[What you have to do]
In the records below, find the line containing "right ankle: (1241, 845)" and the line containing "right shoulder: (322, 764)"; please repeat exactly the lines from one to the other, both included, and nothing more.

Stored records:
____________

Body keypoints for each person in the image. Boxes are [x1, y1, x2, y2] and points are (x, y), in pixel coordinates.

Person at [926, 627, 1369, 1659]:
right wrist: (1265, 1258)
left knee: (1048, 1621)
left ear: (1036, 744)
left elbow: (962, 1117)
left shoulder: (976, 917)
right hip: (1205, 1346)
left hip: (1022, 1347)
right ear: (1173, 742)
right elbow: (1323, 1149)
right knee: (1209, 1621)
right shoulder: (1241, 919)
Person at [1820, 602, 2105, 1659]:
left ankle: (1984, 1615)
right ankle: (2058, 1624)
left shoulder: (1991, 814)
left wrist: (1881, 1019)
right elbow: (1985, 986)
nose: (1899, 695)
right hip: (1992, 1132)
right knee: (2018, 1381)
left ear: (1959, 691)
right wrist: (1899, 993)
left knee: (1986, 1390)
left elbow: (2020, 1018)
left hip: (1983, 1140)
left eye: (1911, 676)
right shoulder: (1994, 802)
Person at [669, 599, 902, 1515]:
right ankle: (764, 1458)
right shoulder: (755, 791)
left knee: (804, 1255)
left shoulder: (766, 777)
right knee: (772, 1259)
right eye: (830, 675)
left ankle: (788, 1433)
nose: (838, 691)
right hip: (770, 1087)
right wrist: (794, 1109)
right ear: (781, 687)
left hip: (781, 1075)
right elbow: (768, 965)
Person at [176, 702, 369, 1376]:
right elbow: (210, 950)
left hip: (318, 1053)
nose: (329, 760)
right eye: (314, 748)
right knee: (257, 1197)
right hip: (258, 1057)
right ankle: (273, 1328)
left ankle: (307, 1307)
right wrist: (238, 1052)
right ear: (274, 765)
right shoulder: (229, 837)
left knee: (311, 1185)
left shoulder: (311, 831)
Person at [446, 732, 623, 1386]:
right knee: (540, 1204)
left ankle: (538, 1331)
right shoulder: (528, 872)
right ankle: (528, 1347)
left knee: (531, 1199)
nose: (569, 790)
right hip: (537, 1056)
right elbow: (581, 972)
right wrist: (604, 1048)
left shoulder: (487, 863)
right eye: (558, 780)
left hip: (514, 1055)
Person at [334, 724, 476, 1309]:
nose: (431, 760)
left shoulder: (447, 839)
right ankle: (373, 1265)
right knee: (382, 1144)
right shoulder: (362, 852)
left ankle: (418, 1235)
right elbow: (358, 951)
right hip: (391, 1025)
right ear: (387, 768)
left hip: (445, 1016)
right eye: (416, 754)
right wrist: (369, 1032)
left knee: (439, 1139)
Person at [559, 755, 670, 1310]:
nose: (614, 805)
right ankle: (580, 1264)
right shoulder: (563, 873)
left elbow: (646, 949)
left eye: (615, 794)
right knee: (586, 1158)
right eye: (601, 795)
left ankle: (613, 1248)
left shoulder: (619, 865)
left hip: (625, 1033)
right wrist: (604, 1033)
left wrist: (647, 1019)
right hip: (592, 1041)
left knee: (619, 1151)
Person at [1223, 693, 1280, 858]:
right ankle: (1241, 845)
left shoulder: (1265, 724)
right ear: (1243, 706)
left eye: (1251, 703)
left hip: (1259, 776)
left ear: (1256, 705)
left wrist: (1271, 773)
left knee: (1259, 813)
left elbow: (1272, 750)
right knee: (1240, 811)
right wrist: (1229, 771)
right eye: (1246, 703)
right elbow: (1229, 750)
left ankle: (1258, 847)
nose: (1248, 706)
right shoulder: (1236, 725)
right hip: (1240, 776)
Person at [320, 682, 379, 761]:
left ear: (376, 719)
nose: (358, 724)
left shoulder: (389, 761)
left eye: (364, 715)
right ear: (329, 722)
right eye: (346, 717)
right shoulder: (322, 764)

____________

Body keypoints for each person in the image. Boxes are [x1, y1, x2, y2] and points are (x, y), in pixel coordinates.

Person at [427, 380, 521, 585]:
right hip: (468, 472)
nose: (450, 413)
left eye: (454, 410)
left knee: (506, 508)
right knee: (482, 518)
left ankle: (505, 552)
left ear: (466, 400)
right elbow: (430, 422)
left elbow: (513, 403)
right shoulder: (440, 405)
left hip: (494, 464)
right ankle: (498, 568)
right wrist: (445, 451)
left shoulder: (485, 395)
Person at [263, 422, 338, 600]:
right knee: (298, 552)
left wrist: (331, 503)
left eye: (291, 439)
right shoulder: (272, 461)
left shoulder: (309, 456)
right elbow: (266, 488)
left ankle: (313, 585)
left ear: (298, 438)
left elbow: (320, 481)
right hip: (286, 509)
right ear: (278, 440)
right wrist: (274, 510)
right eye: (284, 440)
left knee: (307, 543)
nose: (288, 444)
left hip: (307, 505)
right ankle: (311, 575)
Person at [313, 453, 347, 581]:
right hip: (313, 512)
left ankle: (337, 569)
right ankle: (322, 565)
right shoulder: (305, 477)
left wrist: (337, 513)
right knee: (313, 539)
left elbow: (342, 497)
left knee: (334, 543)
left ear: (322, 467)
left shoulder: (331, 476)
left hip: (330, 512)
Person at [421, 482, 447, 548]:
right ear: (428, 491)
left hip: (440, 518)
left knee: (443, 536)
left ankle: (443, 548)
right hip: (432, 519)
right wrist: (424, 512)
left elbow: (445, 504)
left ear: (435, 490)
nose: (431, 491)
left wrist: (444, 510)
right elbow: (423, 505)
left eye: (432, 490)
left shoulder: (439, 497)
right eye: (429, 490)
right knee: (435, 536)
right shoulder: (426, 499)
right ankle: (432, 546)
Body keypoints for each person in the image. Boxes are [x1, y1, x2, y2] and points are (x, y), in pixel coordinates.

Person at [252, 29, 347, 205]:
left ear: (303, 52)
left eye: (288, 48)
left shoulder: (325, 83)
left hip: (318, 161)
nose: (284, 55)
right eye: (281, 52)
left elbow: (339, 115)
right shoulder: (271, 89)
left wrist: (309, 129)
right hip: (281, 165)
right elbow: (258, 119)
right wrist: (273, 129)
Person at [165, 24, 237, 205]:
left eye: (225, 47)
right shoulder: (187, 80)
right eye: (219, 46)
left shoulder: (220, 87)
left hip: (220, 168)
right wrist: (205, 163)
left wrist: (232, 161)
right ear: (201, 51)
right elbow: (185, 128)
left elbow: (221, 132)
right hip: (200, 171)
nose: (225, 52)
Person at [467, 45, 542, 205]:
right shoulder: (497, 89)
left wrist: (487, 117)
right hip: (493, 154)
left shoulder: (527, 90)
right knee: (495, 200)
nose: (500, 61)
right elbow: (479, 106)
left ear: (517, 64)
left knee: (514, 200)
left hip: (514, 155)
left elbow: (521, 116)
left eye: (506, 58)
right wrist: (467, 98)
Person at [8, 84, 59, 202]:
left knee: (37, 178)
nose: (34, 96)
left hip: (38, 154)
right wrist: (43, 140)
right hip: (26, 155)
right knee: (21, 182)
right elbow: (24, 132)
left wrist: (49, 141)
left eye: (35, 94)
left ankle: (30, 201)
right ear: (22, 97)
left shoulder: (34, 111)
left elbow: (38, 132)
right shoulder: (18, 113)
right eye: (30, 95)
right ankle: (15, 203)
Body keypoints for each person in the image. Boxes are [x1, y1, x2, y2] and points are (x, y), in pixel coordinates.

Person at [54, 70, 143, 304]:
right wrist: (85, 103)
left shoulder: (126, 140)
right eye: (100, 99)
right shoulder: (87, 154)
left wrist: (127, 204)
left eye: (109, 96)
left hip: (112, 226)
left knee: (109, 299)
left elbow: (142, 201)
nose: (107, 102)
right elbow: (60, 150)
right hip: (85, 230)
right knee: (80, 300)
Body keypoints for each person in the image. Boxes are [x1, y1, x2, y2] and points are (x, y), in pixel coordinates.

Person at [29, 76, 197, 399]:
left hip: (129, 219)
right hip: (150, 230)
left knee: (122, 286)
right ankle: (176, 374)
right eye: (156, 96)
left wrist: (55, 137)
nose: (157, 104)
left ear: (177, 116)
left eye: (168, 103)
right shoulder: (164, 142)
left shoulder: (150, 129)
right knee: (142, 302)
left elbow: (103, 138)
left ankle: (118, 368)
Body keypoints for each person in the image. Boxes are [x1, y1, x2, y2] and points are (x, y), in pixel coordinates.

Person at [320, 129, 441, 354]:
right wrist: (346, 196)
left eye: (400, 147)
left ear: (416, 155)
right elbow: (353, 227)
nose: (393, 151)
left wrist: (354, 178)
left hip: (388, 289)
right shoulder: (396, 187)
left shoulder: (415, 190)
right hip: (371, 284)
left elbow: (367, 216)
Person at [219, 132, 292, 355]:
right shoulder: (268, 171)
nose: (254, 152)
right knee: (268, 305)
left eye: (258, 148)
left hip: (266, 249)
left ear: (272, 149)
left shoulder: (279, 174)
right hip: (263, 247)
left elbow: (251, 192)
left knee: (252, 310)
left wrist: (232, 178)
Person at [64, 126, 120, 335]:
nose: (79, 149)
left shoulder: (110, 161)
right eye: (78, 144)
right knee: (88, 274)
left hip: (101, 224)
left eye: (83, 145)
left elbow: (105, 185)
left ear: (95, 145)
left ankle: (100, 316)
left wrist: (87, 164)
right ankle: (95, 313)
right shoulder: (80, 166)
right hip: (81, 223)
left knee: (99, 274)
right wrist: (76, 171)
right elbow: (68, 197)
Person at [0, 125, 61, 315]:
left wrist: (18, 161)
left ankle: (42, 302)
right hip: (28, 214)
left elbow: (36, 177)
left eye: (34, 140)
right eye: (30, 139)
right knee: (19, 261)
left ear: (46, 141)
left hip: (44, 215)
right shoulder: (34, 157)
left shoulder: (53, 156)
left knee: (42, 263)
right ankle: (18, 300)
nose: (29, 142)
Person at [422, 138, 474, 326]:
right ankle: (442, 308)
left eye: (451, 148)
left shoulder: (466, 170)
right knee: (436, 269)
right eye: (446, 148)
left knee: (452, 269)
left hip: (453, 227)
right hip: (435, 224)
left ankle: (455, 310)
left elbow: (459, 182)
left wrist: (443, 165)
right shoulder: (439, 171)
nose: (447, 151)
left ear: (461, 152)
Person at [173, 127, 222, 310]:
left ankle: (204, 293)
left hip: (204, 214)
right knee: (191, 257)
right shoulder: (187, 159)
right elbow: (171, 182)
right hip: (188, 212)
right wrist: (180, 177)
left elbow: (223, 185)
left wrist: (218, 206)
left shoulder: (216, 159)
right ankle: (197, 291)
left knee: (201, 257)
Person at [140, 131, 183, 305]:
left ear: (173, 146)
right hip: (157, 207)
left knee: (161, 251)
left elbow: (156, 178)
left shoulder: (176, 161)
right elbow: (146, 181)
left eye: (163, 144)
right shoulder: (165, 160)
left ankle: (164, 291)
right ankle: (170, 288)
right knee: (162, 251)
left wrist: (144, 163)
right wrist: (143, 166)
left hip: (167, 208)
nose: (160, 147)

____________

[Result]
right ankle: (1241, 845)
left shoulder: (1265, 724)
right ear: (1243, 706)
left eye: (1251, 703)
left hip: (1259, 776)
left ear: (1256, 705)
left wrist: (1271, 773)
left knee: (1259, 813)
left elbow: (1272, 750)
right knee: (1240, 811)
right wrist: (1229, 771)
right eye: (1246, 703)
right elbow: (1229, 750)
left ankle: (1258, 847)
nose: (1248, 706)
right shoulder: (1236, 725)
right hip: (1240, 776)
Person at [320, 682, 379, 761]:
left ear: (376, 719)
nose: (358, 724)
left shoulder: (389, 761)
left eye: (364, 715)
right ear: (329, 722)
right eye: (346, 717)
right shoulder: (322, 764)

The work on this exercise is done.